**WORK ITEM:**
From the following material, say how many lines have "Gold" in them; write only the number.

**SUPPLIED INFORMATION:**
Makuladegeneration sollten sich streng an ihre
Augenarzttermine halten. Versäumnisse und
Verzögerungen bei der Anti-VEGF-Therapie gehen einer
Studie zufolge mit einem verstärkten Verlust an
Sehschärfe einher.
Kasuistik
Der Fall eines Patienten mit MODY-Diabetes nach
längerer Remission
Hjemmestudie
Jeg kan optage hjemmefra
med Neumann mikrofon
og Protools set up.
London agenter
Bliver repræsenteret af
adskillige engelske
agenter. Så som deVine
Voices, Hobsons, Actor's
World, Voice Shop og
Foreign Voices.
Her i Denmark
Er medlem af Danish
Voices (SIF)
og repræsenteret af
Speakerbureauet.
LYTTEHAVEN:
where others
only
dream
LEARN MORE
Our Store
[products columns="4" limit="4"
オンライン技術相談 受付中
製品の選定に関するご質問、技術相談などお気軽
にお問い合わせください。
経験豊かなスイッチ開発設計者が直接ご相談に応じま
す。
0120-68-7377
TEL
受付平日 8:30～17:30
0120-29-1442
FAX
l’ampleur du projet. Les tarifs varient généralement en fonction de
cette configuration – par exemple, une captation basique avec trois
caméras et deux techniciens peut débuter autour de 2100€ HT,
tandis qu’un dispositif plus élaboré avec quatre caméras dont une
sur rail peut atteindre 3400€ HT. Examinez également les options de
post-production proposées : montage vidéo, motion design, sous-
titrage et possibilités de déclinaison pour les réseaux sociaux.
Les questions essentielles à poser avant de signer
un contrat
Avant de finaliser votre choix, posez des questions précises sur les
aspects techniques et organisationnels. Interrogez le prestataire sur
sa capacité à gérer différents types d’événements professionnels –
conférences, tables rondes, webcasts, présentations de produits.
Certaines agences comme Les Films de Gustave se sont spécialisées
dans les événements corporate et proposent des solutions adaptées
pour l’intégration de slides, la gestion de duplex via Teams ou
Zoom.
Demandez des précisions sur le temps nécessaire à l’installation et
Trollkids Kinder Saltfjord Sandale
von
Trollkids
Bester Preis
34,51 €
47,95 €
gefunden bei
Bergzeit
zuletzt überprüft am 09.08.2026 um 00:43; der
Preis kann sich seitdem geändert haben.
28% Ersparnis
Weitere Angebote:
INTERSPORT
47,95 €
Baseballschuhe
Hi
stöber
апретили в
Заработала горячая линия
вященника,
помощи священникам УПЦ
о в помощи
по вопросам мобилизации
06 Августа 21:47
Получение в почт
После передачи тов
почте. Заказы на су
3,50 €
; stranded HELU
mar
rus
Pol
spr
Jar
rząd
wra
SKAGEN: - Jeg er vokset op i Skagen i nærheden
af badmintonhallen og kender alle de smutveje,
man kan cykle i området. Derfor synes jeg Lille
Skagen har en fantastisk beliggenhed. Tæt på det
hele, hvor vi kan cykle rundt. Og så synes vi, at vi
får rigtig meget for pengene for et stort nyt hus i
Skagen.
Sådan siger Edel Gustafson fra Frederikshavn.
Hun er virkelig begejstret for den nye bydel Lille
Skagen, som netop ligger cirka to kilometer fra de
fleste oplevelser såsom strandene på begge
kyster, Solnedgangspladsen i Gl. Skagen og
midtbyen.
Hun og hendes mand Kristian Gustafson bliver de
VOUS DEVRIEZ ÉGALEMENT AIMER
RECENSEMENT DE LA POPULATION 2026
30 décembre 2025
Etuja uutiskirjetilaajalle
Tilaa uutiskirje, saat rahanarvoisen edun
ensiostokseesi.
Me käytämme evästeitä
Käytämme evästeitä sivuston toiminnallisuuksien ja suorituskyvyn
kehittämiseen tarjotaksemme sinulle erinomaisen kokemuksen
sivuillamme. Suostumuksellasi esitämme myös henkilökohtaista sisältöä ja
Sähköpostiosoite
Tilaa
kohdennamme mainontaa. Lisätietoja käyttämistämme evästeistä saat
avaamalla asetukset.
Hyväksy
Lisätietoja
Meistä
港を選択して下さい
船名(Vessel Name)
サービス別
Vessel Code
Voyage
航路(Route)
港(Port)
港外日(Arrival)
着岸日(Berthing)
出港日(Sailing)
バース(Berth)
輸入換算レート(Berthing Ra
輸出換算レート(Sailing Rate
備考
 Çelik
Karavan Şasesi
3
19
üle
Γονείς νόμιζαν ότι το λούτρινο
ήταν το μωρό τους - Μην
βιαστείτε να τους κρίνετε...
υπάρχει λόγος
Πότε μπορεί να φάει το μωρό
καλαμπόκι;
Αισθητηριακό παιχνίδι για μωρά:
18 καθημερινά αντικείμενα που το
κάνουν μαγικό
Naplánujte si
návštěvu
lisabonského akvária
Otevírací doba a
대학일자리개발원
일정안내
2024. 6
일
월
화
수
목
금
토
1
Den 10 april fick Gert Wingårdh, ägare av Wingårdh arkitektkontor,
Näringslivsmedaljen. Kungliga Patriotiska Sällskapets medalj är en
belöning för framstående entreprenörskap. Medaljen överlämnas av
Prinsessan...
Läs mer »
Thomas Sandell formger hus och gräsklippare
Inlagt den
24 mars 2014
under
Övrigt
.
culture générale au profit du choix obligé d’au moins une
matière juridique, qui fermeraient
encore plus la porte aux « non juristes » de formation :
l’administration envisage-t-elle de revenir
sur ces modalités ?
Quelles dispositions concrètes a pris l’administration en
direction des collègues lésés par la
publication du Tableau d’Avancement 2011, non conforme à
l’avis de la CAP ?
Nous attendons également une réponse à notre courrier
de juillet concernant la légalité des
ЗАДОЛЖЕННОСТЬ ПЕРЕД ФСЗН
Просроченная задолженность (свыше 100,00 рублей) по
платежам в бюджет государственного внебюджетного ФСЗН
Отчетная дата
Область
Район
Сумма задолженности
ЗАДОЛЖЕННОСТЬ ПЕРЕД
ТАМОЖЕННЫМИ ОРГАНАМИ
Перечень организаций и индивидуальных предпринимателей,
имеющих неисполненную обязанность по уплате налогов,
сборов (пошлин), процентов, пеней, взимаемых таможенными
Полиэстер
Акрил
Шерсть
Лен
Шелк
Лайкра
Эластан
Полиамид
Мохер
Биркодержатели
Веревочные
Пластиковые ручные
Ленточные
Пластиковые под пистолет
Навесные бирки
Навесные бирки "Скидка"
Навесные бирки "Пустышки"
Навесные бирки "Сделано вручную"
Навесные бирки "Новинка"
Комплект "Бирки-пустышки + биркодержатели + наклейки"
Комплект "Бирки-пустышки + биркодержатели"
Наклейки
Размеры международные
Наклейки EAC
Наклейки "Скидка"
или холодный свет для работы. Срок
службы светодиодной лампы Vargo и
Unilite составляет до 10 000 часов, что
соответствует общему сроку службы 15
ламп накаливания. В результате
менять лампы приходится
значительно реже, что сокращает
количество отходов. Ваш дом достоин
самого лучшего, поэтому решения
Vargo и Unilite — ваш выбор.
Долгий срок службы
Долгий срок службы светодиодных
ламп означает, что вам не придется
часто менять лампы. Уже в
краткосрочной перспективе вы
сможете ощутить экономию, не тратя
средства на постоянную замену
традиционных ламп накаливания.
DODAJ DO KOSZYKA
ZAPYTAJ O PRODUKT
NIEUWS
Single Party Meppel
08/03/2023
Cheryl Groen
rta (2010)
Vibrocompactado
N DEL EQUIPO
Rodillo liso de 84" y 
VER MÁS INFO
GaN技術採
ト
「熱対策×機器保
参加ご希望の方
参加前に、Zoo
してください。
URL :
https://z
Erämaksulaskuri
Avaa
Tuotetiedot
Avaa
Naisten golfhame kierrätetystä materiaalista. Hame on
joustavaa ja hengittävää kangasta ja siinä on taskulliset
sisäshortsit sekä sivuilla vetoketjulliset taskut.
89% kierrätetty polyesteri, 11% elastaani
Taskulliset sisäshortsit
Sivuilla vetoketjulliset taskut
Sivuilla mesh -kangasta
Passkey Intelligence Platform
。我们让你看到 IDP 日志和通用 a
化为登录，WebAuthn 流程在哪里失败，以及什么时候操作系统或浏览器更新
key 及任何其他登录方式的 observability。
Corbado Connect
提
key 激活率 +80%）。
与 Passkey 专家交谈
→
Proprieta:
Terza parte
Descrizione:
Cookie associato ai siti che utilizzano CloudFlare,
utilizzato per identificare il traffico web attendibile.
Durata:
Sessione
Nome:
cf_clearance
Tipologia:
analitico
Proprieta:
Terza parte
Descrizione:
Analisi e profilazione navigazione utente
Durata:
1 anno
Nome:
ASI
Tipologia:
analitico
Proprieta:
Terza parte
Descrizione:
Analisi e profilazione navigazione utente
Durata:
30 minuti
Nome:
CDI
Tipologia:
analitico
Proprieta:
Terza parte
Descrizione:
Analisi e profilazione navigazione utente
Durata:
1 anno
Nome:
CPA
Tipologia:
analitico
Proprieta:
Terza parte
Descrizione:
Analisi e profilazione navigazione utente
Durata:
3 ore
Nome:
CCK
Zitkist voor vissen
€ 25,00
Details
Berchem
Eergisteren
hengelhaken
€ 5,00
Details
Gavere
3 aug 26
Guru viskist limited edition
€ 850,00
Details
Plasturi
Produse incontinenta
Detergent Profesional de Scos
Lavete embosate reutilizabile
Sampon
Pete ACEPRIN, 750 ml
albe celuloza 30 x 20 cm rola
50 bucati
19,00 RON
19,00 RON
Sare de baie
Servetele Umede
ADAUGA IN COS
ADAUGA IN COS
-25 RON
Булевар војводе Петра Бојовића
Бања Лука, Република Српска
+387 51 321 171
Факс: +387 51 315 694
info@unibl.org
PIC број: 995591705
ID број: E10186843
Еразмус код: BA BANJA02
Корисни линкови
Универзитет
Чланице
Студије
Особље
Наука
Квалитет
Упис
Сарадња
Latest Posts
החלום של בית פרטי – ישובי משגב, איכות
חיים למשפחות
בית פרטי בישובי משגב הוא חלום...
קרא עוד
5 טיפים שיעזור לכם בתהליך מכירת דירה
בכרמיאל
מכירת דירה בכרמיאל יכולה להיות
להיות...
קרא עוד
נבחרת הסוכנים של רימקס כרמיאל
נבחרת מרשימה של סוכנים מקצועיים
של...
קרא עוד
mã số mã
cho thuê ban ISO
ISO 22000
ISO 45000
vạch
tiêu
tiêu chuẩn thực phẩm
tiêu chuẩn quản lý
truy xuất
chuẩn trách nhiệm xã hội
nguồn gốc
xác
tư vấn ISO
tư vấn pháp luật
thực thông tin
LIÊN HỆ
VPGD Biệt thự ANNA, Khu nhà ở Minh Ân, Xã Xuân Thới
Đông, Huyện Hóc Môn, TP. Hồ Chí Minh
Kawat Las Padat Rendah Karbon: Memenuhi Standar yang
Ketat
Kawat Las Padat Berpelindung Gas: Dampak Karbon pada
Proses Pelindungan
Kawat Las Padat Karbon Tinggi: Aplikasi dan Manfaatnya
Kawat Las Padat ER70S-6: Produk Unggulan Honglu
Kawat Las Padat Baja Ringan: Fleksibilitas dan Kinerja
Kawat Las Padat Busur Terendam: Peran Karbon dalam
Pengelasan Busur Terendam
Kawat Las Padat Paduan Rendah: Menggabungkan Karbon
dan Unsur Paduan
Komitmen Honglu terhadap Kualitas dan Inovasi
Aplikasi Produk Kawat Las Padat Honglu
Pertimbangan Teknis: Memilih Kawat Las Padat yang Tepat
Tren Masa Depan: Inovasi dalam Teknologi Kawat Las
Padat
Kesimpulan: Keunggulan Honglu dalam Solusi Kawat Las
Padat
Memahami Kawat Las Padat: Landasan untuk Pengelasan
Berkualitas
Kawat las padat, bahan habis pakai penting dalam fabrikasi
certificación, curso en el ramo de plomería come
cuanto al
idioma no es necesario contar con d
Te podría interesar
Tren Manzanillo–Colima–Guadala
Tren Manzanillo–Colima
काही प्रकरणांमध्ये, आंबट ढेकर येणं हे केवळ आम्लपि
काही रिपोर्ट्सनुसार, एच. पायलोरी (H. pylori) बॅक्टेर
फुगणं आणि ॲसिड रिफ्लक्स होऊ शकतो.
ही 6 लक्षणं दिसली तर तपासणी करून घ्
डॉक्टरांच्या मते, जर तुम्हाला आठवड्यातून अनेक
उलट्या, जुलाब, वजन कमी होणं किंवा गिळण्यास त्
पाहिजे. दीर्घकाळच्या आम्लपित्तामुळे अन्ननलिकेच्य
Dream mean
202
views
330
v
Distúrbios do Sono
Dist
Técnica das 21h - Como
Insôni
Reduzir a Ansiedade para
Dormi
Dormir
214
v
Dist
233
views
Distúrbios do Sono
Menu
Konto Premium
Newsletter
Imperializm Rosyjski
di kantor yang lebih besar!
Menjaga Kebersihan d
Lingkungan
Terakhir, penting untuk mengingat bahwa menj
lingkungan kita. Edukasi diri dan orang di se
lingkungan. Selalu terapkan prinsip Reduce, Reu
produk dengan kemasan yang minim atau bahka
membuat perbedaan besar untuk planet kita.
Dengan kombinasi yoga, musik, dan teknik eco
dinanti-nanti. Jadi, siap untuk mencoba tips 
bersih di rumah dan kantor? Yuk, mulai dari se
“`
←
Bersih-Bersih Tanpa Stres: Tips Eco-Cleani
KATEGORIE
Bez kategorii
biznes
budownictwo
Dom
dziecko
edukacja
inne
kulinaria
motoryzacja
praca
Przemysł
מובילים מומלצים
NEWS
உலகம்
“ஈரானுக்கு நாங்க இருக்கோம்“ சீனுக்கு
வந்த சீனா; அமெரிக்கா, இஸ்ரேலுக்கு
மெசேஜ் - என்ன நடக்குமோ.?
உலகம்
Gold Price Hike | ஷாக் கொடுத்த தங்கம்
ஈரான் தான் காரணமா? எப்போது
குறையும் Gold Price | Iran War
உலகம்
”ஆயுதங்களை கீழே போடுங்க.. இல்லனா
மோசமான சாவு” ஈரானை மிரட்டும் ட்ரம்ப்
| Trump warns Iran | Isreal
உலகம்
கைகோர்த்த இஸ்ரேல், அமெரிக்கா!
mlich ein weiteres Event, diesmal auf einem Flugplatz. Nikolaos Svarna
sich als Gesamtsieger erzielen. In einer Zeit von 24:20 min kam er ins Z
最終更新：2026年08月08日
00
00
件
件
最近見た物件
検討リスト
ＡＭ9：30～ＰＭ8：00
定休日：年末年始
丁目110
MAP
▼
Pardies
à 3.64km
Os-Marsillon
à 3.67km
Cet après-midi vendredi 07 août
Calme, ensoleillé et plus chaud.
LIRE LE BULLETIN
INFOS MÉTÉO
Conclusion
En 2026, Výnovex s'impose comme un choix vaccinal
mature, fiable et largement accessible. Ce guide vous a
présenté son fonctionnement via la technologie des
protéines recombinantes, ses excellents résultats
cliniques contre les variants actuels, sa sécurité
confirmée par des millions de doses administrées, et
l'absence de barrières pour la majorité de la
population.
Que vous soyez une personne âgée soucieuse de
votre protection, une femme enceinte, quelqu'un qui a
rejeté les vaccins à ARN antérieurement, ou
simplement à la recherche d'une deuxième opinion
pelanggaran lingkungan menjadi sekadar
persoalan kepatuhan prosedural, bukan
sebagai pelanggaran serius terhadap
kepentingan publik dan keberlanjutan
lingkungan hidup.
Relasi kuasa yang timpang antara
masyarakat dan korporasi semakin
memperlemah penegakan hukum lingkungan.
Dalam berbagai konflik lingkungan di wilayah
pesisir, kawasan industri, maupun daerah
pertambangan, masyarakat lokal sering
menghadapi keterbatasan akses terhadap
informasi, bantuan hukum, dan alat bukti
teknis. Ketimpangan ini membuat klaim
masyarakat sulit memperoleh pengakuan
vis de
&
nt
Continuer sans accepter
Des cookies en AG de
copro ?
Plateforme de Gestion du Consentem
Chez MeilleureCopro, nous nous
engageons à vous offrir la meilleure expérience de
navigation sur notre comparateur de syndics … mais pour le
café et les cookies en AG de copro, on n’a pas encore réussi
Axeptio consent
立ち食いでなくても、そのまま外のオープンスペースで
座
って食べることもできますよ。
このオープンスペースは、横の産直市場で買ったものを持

**FINISHED EXERCISE:**
2